*Extracted entries*
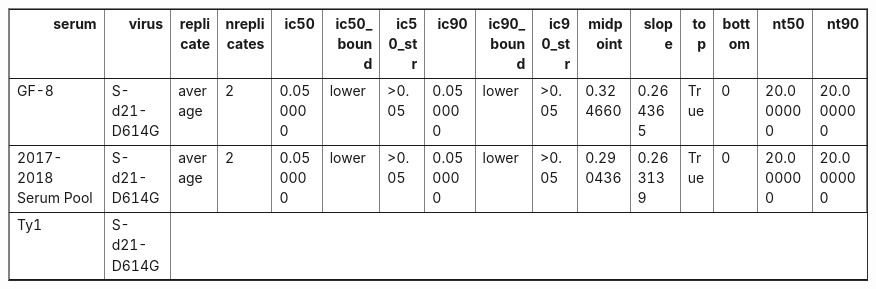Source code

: </table>



<table border="1" class="dataframe">
  <thead>
    <tr style="text-align: right;">
      <th>serum</th>
      <th>virus</th>
      <th>replicate</th>
      <th>nreplicates</th>
      <th>ic50</th>
      <th>ic50_bound</th>
      <th>ic50_str</th>
      <th>ic90</th>
      <th>ic90_bound</th>
      <th>ic90_str</th>
      <th>midpoint</th>
      <th>slope</th>
      <th>top</th>
      <th>bottom</th>
      <th>nt50</th>
      <th>nt90</th>
    </tr>
  </thead>
  <tbody>
    <tr>
      <td>GF-8</td>
      <td>S-d21-D614G</td>
      <td>average</td>
      <td>2</td>
      <td>0.050000</td>
      <td>lower</td>
      <td>&gt;0.05</td>
      <td>0.050000</td>
      <td>lower</td>
      <td>&gt;0.05</td>
      <td>0.324660</td>
      <td>0.264365</td>
      <td>True</td>
      <td>0</td>
      <td>20.000000</td>
      <td>20.000000</td>
    </tr>
    <tr>
      <td>2017-2018 Serum Pool</td>
      <td>S-d21-D614G</td>
      <td>average</td>
      <td>2</td>
      <td>0.050000</td>
      <td>lower</td>
      <td>&gt;0.05</td>
      <td>0.050000</td>
      <td>lower</td>
      <td>&gt;0.05</td>
      <td>0.290436</td>
      <td>0.263139</td>
      <td>True</td>
      <td>0</td>
      <td>20.000000</td>
      <td>20.000000</td>
    </tr>
    <tr>
      <td>Ty1</td>
      <td>S-d21-D614G</td>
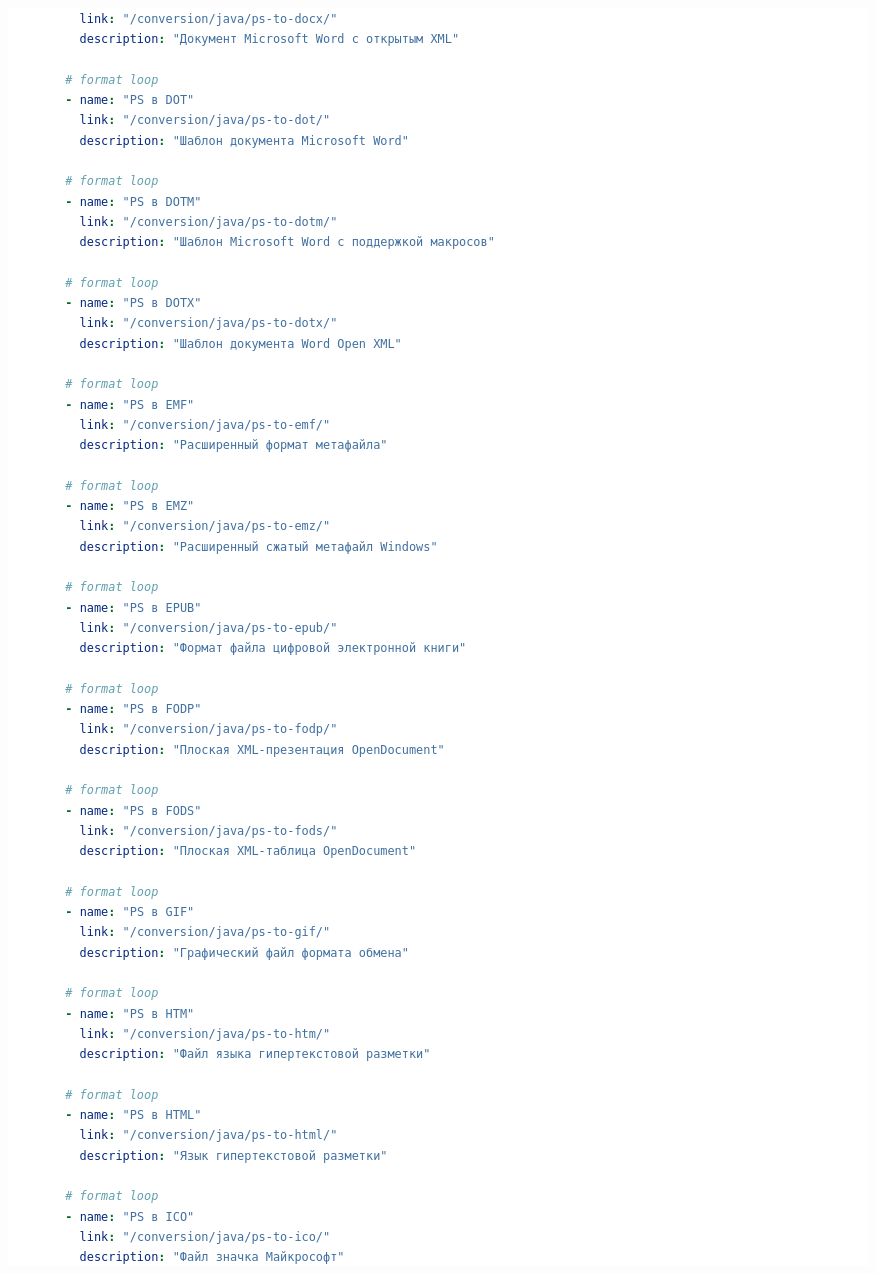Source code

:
 ```yaml
          link: "/conversion/java/ps-to-docx/"
          description: "Документ Microsoft Word с открытым XML"

        # format loop
        - name: "PS в DOT"
          link: "/conversion/java/ps-to-dot/"
          description: "Шаблон документа Microsoft Word"

        # format loop
        - name: "PS в DOTM"
          link: "/conversion/java/ps-to-dotm/"
          description: "Шаблон Microsoft Word с поддержкой макросов"

        # format loop
        - name: "PS в DOTX"
          link: "/conversion/java/ps-to-dotx/"
          description: "Шаблон документа Word Open XML"

        # format loop
        - name: "PS в EMF"
          link: "/conversion/java/ps-to-emf/"
          description: "Расширенный формат метафайла"

        # format loop
        - name: "PS в EMZ"
          link: "/conversion/java/ps-to-emz/"
          description: "Расширенный сжатый метафайл Windows"

        # format loop
        - name: "PS в EPUB"
          link: "/conversion/java/ps-to-epub/"
          description: "Формат файла цифровой электронной книги"

        # format loop
        - name: "PS в FODP"
          link: "/conversion/java/ps-to-fodp/"
          description: "Плоская XML-презентация OpenDocument"

        # format loop
        - name: "PS в FODS"
          link: "/conversion/java/ps-to-fods/"
          description: "Плоская XML-таблица OpenDocument"

        # format loop
        - name: "PS в GIF"
          link: "/conversion/java/ps-to-gif/"
          description: "Графический файл формата обмена"

        # format loop
        - name: "PS в HTM"
          link: "/conversion/java/ps-to-htm/"
          description: "Файл языка гипертекстовой разметки"

        # format loop
        - name: "PS в HTML"
          link: "/conversion/java/ps-to-html/"
          description: "Язык гипертекстовой разметки"

        # format loop
        - name: "PS в ICO"
          link: "/conversion/java/ps-to-ico/"
          description: "Файл значка Майкрософт"

```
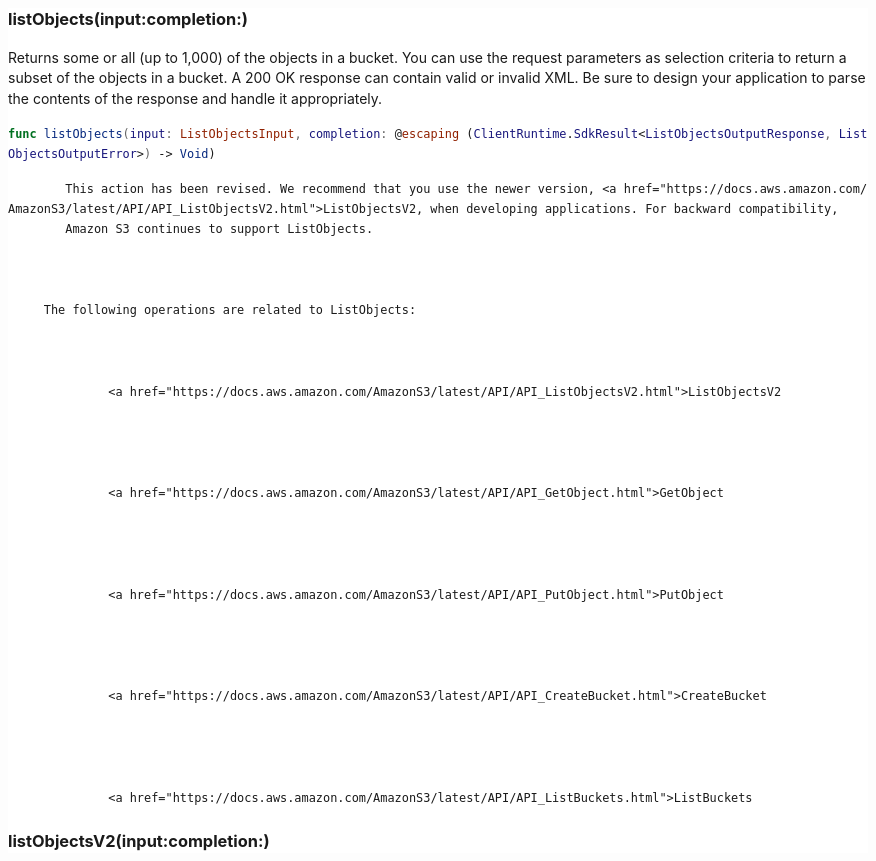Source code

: ### listObjects(input:​completion:​)

Returns some or all (up to 1,000) of the objects in a bucket. You can use the request
parameters as selection criteria to return a subset of the objects in a bucket. A 200 OK
response can contain valid or invalid XML. Be sure to design your application to parse the
contents of the response and handle it appropriately.

``` swift
func listObjects(input: ListObjectsInput, completion: @escaping (ClientRuntime.SdkResult<ListObjectsOutputResponse, ListObjectsOutputError>) -> Void)
```

``` 
        This action has been revised. We recommend that you use the newer version, <a href="https://docs.aws.amazon.com/AmazonS3/latest/API/API_ListObjectsV2.html">ListObjectsV2, when developing applications. For backward compatibility,
        Amazon S3 continues to support ListObjects.



     The following operations are related to ListObjects:



              <a href="https://docs.aws.amazon.com/AmazonS3/latest/API/API_ListObjectsV2.html">ListObjectsV2




              <a href="https://docs.aws.amazon.com/AmazonS3/latest/API/API_GetObject.html">GetObject




              <a href="https://docs.aws.amazon.com/AmazonS3/latest/API/API_PutObject.html">PutObject




              <a href="https://docs.aws.amazon.com/AmazonS3/latest/API/API_CreateBucket.html">CreateBucket




              <a href="https://docs.aws.amazon.com/AmazonS3/latest/API/API_ListBuckets.html">ListBuckets
```

### listObjectsV2(input:​completion:​)
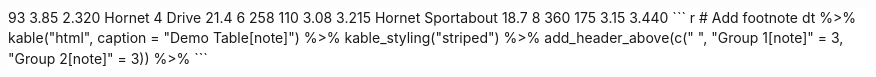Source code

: <td style="text-align:right;">
93
</td>
<td style="text-align:right;">
3.85
</td>
<td style="text-align:right;">
2.320
</td>
</tr>
<tr>
<td style="text-align:left;">
Hornet 4 Drive
</td>
<td style="text-align:right;">
21.4
</td>
<td style="text-align:right;">
6
</td>
<td style="text-align:right;">
258
</td>
<td style="text-align:right;">
110
</td>
<td style="text-align:right;">
3.08
</td>
<td style="text-align:right;">
3.215
</td>
</tr>
<tr>
<td style="text-align:left;">
Hornet Sportabout
</td>
<td style="text-align:right;">
18.7
</td>
<td style="text-align:right;">
8
</td>
<td style="text-align:right;">
360
</td>
<td style="text-align:right;">
175
</td>
<td style="text-align:right;">
3.15
</td>
<td style="text-align:right;">
3.440
</td>
</tr>
</tbody>
</table>
``` r
# Add footnote
dt %>%
  kable("html", caption = "Demo Table[note]") %>%
  kable_styling("striped") %>%
  add_header_above(c(" ", "Group 1[note]" = 3, "Group 2[note]" = 3)) %>%
```
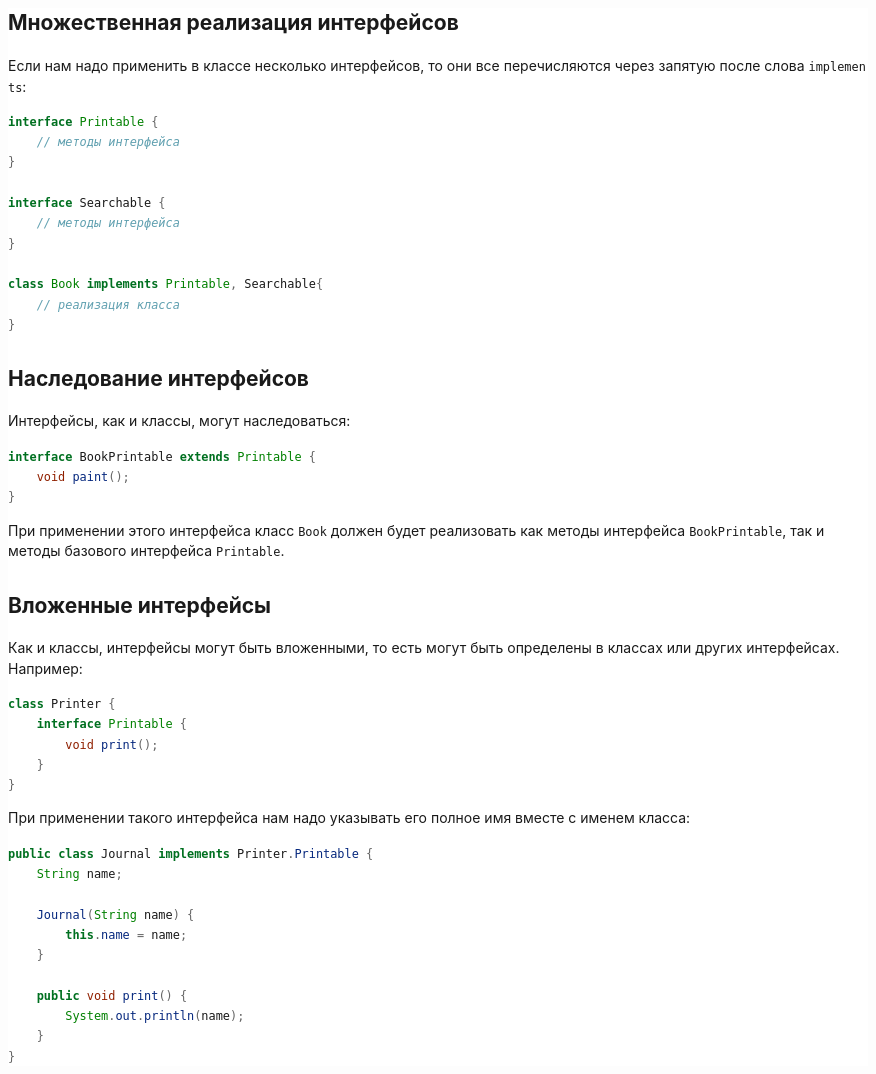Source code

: 
## Множественная реализация интерфейсов
Если нам надо применить в классе несколько интерфейсов, то они все перечисляются через запятую после слова `implements`:

```java
interface Printable {
    // методы интерфейса
}
 
interface Searchable {
    // методы интерфейса
}
 
class Book implements Printable, Searchable{
    // реализация класса
}
```


## Наследование интерфейсов
Интерфейсы, как и классы, могут наследоваться:

```java
interface BookPrintable extends Printable {
    void paint();
}
```

При применении этого интерфейса класс `Book` должен будет реализовать как методы интерфейса `BookPrintable`, так и методы базового интерфейса `Printable`.


## Вложенные интерфейсы
Как и классы, интерфейсы могут быть вложенными, то есть могут быть определены в классах или других интерфейсах. Например:

```java
class Printer {
    interface Printable {     
        void print();
    }
}
```

При применении такого интерфейса нам надо указывать его полное имя вместе с именем класса:

```java
public class Journal implements Printer.Printable {
    String name;
  
    Journal(String name) {
        this.name = name;
    }

    public void print() {
        System.out.println(name);
    }  
}
```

*Your instructions*
Reproduce only the lines running from the beginning of the entries above to the line holding "<th>ic50_bound</th>", inclusive. Pictures stay out of the copy.

*Exercise result*
Source code

: </table>



<table border="1" class="dataframe">
  <thead>
    <tr style="text-align: right;">
      <th>serum</th>
      <th>virus</th>
      <th>replicate</th>
      <th>nreplicates</th>
      <th>ic50</th>
      <th>ic50_bound</th>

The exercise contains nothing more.